■ Activity:
Your task is to extract every entry that follows word for word while excluding the pictures.

== Segment start ==

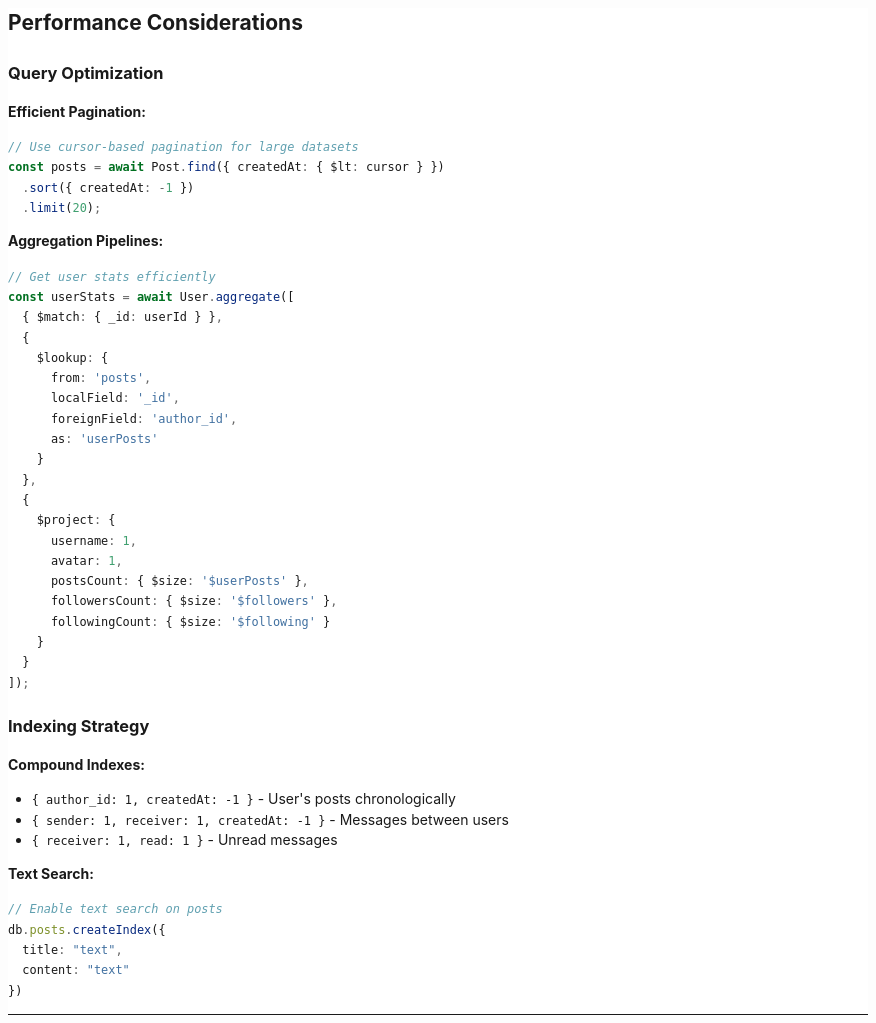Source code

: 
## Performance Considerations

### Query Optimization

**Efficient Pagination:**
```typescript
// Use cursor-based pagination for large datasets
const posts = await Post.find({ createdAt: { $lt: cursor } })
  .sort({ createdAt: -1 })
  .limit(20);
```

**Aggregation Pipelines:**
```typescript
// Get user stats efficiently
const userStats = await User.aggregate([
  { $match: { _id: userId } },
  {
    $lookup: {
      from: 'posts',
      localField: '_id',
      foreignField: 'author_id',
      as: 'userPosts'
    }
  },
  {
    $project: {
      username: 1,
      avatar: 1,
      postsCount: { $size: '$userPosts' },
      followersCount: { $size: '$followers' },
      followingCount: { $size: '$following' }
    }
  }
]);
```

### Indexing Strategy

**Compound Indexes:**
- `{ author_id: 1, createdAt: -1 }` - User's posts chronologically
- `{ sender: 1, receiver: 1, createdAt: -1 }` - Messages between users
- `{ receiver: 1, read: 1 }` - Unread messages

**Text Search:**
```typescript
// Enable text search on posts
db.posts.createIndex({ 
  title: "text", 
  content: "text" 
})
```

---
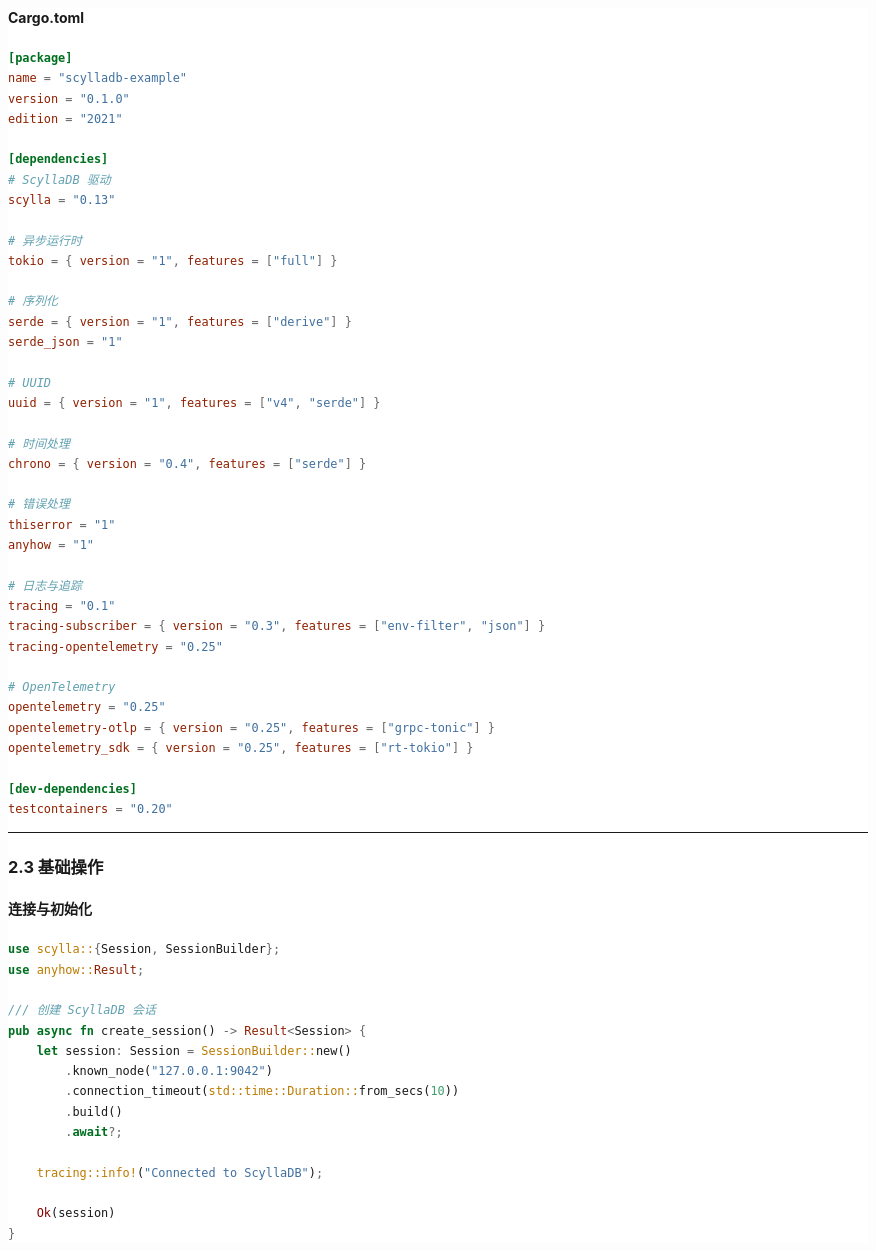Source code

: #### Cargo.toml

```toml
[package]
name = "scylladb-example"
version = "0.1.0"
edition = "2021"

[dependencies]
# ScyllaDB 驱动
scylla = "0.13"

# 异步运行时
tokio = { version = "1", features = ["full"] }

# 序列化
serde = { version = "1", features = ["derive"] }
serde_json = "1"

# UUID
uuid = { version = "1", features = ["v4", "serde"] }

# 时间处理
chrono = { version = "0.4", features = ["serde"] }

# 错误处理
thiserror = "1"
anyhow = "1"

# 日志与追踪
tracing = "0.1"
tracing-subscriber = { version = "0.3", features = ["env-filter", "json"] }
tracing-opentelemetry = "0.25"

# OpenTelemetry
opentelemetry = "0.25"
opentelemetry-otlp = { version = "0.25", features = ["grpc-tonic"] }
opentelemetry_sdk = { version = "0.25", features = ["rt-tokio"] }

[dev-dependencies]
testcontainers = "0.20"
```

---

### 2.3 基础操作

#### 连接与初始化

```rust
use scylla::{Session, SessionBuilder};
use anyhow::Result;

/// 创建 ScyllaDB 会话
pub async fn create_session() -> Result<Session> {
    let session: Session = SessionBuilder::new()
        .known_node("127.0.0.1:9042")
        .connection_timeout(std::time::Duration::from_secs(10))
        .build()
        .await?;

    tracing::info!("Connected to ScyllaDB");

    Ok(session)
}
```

== Segment end ==

■ Answer to the exercise:
Source code

: 
## Performance Considerations

### Query Optimization

**Efficient Pagination:**
```typescript
// Use cursor-based pagination for large datasets
const posts = await Post.find({ createdAt: { $lt: cursor } })
  .sort({ createdAt: -1 })
  .limit(20);
```

**Aggregation Pipelines:**
```typescript
// Get user stats efficiently
const userStats = await User.aggregate([
  { $match: { _id: userId } },
  {
    $lookup: {
      from: 'posts',
      localField: '_id',
      foreignField: 'author_id',
      as: 'userPosts'
    }
  },
  {
    $project: {
      username: 1,
      avatar: 1,
      postsCount: { $size: '$userPosts' },
      followersCount: { $size: '$followers' },
      followingCount: { $size: '$following' }
    }
  }
]);
```

### Indexing Strategy

**Compound Indexes:**
- `{ author_id: 1, createdAt: -1 }` - User's posts chronologically
- `{ sender: 1, receiver: 1, createdAt: -1 }` - Messages between users
- `{ receiver: 1, read: 1 }` - Unread messages

**Text Search:**
```typescript
// Enable text search on posts
db.posts.createIndex({ 
  title: "text", 
  content: "text" 
})
```

---
Source code

: #### Cargo.toml

```toml
[package]
name = "scylladb-example"
version = "0.1.0"
edition = "2021"

[dependencies]
# ScyllaDB 驱动
scylla = "0.13"

# 异步运行时
tokio = { version = "1", features = ["full"] }

# 序列化
serde = { version = "1", features = ["derive"] }
serde_json = "1"

# UUID
uuid = { version = "1", features = ["v4", "serde"] }

# 时间处理
chrono = { version = "0.4", features = ["serde"] }

# 错误处理
thiserror = "1"
anyhow = "1"

# 日志与追踪
tracing = "0.1"
tracing-subscriber = { version = "0.3", features = ["env-filter", "json"] }
tracing-opentelemetry = "0.25"

# OpenTelemetry
opentelemetry = "0.25"
opentelemetry-otlp = { version = "0.25", features = ["grpc-tonic"] }
opentelemetry_sdk = { version = "0.25", features = ["rt-tokio"] }

[dev-dependencies]
testcontainers = "0.20"
```

---

### 2.3 基础操作

#### 连接与初始化

```rust
use scylla::{Session, SessionBuilder};
use anyhow::Result;

/// 创建 ScyllaDB 会话
pub async fn create_session() -> Result<Session> {
    let session: Session = SessionBuilder::new()
        .known_node("127.0.0.1:9042")
        .connection_timeout(std::time::Duration::from_secs(10))
        .build()
        .await?;

    tracing::info!("Connected to ScyllaDB");

    Ok(session)
}
```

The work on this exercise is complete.